L'épargne d'un enfant mineur lui appartient. Dans certains cas, un parent peut prélever des fonds sur cette épagne. En cas de comportement fautif, ce parent peut être sanctionné.
Qui gère le compte épargne d'un mineur ?
Jusqu'à ses 18 ans, un enfant ne peut pas administrer ses biens lui-même. C'est le mécanisme de l'administration légale, exercée par les parents lorsqu'ils disposent conjointement de l'autorité parentale. Lorsque l'autorité parentale n'appartient qu'à un seul parent, c'est lui seul qui est le représentant légal de l'enfant.
Cette administration légale donne aux parents le pouvoir de gérer les comptes et placements au nom de l'enfant — mais uniquement dans son intérêt.
Quels placements sont concernés ?
Dès sa naissance, un enfant peut être titulaire d'un livret A. À partir de 12 ans, il peut également ouvrir un livret Jeune.

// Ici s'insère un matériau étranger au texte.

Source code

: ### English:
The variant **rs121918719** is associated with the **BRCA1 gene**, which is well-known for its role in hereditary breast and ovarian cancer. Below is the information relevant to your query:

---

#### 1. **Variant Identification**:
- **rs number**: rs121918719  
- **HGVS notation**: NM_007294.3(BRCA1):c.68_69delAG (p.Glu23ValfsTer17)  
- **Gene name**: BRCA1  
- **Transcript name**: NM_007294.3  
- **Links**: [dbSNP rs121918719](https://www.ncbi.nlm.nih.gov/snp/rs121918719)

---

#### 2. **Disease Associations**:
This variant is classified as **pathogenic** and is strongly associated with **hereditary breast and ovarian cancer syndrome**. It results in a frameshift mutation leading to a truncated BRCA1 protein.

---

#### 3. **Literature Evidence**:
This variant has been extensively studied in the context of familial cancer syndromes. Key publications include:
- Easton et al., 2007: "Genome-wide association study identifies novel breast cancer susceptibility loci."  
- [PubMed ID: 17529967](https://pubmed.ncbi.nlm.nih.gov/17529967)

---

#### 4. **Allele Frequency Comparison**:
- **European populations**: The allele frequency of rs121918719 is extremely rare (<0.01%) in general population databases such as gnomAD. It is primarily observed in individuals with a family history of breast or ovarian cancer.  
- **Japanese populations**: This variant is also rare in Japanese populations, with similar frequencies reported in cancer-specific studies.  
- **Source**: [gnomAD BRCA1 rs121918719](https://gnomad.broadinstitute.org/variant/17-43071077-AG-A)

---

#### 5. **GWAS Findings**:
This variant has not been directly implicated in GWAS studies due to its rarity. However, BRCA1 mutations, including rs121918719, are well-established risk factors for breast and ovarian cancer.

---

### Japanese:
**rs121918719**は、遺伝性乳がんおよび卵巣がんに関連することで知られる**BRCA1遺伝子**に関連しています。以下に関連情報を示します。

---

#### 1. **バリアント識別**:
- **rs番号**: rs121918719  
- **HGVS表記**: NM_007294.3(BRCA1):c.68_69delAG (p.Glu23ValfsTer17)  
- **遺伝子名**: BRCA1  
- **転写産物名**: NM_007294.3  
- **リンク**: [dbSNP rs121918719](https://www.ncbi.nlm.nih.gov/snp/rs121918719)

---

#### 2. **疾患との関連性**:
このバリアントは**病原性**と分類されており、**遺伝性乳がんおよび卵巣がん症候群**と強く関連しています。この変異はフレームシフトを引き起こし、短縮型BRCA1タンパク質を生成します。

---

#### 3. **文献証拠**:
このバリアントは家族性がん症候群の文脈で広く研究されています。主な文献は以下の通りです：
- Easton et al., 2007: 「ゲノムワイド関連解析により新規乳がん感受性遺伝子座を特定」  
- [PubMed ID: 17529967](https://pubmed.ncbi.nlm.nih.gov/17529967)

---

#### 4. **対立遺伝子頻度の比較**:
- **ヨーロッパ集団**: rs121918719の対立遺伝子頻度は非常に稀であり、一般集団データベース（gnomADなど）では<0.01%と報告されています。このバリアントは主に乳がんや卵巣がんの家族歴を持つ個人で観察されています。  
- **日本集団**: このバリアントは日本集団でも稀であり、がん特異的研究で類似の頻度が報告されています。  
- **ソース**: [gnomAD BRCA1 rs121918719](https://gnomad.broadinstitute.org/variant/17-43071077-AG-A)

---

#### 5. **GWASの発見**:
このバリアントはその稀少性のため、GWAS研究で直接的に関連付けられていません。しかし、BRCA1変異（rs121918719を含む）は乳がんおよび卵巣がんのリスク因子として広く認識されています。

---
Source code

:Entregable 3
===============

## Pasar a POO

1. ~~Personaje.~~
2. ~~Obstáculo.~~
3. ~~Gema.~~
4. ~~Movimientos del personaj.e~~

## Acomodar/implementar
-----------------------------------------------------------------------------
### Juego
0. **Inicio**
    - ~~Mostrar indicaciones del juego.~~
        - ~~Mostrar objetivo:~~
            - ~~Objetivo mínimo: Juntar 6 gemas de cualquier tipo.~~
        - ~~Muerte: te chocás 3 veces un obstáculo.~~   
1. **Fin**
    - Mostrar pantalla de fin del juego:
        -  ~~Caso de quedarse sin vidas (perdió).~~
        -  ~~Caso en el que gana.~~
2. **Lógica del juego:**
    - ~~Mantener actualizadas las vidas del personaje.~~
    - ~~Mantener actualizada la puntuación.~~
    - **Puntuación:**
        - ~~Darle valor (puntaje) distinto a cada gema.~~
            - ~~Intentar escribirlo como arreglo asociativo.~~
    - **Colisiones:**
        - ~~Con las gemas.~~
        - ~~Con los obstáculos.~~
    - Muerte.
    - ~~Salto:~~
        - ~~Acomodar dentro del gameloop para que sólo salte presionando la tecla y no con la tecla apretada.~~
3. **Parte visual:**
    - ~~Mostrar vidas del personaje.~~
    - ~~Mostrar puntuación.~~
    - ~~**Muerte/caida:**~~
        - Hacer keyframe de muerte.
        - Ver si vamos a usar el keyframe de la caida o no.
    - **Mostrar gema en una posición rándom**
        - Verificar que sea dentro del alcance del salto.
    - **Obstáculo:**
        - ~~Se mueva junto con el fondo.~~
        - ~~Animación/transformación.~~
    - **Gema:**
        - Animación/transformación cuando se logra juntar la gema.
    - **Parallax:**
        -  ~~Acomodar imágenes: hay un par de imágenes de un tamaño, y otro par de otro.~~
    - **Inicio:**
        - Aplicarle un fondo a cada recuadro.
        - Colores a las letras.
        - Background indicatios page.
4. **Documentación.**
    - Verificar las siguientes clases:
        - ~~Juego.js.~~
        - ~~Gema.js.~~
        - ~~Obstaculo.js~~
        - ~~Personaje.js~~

Des sommes peuvent aussi être placées sur une assurance vie à son nom. Dans tous ces cas, les fonds appartiennent exclusivement à l'enfant, même s'ils sont gérés par ses parents.
Les retraits autorisés : uniquement dans l'intérêt de l'enfant
Un parent peut légalement effectuer des retraits sur le compte épargne de son enfant, mais à une condition stricte : les sommes prélevées doivent être utilisées dans le seul intérêt de l'enfant.
Exemples de dépenses légitimes :
Frais de scolarité ou de formation
Dépenses de santé non remboursées
Équipement nécessaire à l'enfant (logement, matériel, permis de conduire…)
Ce qui est formellement interdit
En revanche, il est totalement interdit de :
Virer l'épargne de l'enfant sur son propre compte bancaire
Utiliser ces fonds pour régler des dettes personnelles
S'en servir pour financer des dépenses sans lien avec l'enfant
Un parent qui prélève l'épargne de son enfant pour son usage personnel commet un détournement de fonds. Ce comportement est interdit par la loi et engage sa responsabilité
Une responsabilité civile et pénale
Le parent qui s'approprie les fonds de son enfant commet une faute et il s'expose à une double responsabilité :
Sur le plan civil : il sera tenu de rembourser les sommes détournées, avec intérêts.
Sur le plan pénal : le détournement de fonds par un représentant légal au détriment d'un mineur peut être qualifié d'abus de confiance ou de soustraction de mineur à ses intérêts patrimoniaux, passible de sanctions pénales.
L'enfant peut réclamer la restitution à sa majorité
À partir de ses 18 ans et pendant cinq années, l'enfant devenu majeur dispose d'un délai pour agir en justice et réclamer la restitution des fonds qui lui ont été illégalement soustraits. Attention, ce délai de prescription court bien à compter de la majorité de l'enfant. Il est donc conseillé d'agir rapidement dès 18 ans pour ne pas laisser prescrire ses droits.
Questions fréquentes sur l'épargne des enfants mineurs.
Un parent peut-il vider le livret A de son enfant comme il le souhaite ?
Non. Même si le parent est représentant légal, il ne peut utiliser les fonds de l'enfant qu'à des fins qui lui profitent directement. Vider le livret A à des fins personnelles constitue un détournement.
Que faire si l'autre parent a prélevé l'épargne de notre enfant ?
Il est conseillé de rassembler les relevés bancaires prouvant les mouvements, puis de consulter un avocat spécialisé en droit de la famille pour engager une action en responsabilité civile ou saisir le juge aux affaires familiales.
L'enfant devenu majeur peut-il récupérer son argent ?
Oui. Il dispose de cinq ans à compter de sa majorité pour agir en justice et réclamer la restitution des sommes détournées par ses parents.
Y a-t-il une infraction pénale en cas de détournement de l'épargne d'un enfant ?
Oui. Selon les circonstances, les faits peuvent être qualifiés d'abus de confiance. Une plainte peut être déposée auprès du procureur de la République ou d'un juge d'instruction.